# ibook g3 will not turn on



## wreksta (Jan 31, 2006)

my ibook g3 700mhz 128mb has suddenly stopped working
i was working on this the other night then shut the lid and in the morning it would not start up

sometimes it sounds like it will by giving me the startup chime and then gets all the way to the desktop display where it logs on then shuts off then nothing until a good few hours later the battery charges well and the connector lights up orange when charging then green when complete also when pressing the power button i can hear a high pitch noise for 3 seconds from the hard drive side

and was wondering if any 1 could tell me or guide me to get this working again

thanks


----------



## Endemix (Aug 10, 2005)

try resetting the pmu...

take out the battery and the ac, hold down the power button for 10 seconds, plug everything back in and try to boot


----------



## bmorealex (Mar 31, 2006)

I had this happen recently. Turned out to be the logic board (needed to have it replaced). Aside from that, it could be the part immediately preceding the logic board, what the hell is it called... Converts current into usable power. Either way, expect to drop around $300 to get it fixed. 

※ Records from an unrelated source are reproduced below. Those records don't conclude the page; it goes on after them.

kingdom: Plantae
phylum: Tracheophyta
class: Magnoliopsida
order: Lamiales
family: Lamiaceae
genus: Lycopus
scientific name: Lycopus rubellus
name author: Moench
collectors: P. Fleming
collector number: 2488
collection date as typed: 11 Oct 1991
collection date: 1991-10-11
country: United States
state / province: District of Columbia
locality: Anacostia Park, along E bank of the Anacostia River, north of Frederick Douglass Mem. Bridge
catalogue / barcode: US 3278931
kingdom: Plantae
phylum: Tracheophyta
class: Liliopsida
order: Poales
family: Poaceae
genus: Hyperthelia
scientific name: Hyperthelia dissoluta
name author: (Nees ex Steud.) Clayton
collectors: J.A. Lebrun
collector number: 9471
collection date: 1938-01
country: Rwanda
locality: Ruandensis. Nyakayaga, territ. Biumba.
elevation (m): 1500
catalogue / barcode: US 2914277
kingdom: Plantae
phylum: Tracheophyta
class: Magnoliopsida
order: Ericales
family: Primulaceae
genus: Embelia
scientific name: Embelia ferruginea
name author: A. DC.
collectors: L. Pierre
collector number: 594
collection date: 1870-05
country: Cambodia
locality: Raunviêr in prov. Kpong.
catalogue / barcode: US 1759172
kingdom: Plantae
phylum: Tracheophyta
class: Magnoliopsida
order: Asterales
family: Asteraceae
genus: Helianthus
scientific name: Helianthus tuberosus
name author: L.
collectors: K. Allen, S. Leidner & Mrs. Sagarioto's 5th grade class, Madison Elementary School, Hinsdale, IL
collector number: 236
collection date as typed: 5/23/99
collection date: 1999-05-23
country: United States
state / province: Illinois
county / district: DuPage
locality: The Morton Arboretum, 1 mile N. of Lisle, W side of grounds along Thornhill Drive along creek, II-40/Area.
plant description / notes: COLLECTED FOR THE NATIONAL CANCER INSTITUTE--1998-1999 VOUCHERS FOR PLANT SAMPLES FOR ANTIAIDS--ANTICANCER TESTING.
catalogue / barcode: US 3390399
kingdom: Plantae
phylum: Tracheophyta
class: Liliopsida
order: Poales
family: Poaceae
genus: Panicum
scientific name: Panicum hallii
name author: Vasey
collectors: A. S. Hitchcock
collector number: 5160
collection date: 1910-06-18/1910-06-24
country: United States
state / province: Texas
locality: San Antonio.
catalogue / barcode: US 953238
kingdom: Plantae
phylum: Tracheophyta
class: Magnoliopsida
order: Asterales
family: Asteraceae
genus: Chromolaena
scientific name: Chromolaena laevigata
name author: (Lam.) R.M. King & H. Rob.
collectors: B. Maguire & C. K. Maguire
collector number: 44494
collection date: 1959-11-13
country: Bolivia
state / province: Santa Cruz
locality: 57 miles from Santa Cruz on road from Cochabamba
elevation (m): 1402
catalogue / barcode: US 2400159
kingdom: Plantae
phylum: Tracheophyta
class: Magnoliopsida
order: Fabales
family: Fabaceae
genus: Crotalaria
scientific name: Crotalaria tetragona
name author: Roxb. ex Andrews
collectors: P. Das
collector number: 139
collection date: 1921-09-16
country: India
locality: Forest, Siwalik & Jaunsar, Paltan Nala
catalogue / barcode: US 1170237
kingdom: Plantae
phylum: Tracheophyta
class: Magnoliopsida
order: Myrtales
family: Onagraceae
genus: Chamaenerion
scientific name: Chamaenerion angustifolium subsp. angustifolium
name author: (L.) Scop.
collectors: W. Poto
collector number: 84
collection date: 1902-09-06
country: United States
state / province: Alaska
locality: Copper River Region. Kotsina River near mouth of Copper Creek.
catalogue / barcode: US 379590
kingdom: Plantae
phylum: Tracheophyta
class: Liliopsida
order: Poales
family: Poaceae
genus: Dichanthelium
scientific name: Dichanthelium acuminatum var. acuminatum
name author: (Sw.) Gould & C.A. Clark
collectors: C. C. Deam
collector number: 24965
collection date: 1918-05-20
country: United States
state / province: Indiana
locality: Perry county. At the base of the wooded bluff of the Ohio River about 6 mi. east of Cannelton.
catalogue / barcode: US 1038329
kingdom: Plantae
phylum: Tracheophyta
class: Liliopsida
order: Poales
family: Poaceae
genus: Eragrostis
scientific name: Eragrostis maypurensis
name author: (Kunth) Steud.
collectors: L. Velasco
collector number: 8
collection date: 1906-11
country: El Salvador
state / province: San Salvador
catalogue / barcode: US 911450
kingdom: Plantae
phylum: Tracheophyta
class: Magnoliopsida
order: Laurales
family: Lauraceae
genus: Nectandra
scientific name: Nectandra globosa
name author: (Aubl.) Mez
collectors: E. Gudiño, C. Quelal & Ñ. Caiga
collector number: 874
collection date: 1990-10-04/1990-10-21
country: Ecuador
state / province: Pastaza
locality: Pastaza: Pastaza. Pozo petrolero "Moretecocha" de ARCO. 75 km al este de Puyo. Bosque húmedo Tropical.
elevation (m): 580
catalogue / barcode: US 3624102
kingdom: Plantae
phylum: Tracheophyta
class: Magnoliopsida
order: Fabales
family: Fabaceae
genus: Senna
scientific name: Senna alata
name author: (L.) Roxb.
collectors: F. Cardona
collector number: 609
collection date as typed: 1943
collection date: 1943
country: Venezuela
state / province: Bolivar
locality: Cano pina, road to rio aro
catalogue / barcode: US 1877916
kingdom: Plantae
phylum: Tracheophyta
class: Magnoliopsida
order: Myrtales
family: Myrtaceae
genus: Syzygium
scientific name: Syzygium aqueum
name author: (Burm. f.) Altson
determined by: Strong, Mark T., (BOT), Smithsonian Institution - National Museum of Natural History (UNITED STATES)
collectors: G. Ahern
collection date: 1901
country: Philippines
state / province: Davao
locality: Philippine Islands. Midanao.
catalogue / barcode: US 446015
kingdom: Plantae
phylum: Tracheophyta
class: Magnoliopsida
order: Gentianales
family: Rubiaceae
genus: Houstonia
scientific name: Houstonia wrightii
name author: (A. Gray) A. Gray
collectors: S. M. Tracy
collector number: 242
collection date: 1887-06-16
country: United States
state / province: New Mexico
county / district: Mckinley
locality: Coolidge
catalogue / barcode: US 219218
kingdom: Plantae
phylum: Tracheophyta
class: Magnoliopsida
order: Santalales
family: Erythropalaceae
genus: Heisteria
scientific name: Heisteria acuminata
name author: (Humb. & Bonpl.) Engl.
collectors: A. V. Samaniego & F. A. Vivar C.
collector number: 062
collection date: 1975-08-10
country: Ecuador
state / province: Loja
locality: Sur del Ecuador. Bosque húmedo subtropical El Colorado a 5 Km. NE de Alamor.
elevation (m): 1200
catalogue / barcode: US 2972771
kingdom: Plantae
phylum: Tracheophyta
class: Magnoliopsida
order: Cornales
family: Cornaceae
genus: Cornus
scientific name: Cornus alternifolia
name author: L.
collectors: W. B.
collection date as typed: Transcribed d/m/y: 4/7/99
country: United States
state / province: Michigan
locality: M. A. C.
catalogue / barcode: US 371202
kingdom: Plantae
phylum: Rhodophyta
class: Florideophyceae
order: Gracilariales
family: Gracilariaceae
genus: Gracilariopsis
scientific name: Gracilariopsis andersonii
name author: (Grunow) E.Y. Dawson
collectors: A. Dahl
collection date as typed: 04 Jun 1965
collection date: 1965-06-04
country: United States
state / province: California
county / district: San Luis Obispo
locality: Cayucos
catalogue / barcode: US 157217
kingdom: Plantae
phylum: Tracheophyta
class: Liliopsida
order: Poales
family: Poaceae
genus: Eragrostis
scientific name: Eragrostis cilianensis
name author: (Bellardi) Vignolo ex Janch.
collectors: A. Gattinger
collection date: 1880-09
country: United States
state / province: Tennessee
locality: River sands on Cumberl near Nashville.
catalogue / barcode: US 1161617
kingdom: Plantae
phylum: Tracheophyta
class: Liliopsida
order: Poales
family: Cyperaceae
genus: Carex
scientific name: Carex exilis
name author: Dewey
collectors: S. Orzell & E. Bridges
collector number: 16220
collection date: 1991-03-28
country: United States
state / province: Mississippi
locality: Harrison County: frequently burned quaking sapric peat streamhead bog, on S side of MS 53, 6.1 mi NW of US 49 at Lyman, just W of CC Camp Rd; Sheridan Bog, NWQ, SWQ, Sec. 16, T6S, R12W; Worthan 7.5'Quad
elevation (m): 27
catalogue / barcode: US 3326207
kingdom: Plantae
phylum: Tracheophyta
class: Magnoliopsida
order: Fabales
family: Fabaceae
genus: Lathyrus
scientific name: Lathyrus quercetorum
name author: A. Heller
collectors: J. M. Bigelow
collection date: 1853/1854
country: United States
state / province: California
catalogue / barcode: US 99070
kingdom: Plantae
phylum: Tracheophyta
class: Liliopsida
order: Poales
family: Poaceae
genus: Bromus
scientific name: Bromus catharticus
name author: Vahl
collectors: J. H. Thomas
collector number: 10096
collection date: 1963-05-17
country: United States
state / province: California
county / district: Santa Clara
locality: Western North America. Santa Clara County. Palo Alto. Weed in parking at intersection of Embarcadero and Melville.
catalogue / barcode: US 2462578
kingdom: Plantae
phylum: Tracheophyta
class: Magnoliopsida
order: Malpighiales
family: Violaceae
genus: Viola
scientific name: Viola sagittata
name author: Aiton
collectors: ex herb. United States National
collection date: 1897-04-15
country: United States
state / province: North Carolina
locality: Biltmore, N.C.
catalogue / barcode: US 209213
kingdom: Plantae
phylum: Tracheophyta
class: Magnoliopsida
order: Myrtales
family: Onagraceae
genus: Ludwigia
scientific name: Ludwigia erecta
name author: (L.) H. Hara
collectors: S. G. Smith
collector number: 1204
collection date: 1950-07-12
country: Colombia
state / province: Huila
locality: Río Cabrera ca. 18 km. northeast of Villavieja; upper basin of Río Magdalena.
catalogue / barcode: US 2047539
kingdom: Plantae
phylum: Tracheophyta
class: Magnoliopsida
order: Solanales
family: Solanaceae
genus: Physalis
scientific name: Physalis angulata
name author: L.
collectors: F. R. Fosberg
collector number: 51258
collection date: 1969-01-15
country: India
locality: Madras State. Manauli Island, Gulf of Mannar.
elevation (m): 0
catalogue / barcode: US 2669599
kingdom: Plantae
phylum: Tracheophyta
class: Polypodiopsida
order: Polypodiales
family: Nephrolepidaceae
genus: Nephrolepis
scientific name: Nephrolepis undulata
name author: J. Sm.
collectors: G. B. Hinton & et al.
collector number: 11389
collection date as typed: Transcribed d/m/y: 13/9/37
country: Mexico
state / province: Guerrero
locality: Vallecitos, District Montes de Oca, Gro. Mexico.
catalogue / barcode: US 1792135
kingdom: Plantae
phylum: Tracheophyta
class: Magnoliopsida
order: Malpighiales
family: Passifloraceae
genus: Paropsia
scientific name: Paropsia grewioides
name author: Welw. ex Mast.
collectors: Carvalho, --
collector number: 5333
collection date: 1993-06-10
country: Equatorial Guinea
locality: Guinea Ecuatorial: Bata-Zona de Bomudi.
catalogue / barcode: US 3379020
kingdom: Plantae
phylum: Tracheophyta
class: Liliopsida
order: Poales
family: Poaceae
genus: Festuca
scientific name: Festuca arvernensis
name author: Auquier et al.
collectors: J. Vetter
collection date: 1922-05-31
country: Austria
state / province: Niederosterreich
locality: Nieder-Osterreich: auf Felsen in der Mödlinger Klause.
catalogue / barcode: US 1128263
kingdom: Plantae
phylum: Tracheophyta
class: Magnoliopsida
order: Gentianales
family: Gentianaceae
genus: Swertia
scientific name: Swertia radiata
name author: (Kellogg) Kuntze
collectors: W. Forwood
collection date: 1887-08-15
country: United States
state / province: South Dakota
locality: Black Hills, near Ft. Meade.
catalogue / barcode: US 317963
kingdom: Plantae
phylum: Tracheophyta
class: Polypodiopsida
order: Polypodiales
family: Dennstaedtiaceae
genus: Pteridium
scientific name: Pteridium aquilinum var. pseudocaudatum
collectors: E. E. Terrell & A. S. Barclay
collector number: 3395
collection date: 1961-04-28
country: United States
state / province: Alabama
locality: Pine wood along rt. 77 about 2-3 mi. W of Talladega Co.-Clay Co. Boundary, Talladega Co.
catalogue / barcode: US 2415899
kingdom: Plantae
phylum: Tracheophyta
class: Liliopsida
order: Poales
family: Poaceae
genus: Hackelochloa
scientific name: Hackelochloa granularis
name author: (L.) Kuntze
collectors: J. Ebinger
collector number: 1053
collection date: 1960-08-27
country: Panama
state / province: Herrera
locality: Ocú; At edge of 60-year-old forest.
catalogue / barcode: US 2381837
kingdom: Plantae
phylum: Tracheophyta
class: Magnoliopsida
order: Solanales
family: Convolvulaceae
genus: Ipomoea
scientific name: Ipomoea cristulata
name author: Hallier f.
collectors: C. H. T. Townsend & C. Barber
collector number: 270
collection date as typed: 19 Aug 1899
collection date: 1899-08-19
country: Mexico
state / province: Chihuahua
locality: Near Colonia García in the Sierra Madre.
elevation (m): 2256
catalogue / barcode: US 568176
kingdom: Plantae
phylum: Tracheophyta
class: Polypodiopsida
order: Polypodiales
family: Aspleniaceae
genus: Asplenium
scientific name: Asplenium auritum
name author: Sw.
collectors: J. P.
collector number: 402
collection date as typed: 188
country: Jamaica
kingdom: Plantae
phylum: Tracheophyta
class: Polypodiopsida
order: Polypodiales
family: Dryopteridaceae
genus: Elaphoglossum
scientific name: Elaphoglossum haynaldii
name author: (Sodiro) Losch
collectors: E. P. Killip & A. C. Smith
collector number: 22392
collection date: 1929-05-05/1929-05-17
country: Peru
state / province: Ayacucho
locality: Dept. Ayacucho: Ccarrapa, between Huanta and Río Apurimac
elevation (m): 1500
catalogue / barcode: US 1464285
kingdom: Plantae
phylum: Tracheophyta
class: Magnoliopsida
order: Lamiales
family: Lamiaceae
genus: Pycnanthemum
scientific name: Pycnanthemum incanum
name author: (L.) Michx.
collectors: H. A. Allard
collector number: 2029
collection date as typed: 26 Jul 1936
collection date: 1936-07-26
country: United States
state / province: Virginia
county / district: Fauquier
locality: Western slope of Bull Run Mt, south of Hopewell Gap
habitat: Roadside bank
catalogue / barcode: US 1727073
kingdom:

Take it in to the Apple Store and ask them to take a look at it (their free, in-store service dept is called the Genius Bar, you'll need to make an appointment online first).


----------



## Endemix (Aug 10, 2005)

Genius Bar isn't free. It's very expensive...after you agree to troubleshooting the first basic step they do for troubleshooting is 25$ After that to do more advanced it's another $25.. generally look to spend about 75 bucks if you want them to try and see whats wrong and set up service. The prices may have changed but I worked at the apple retail store in toronto, ontario and that was the fee when I was there.


----------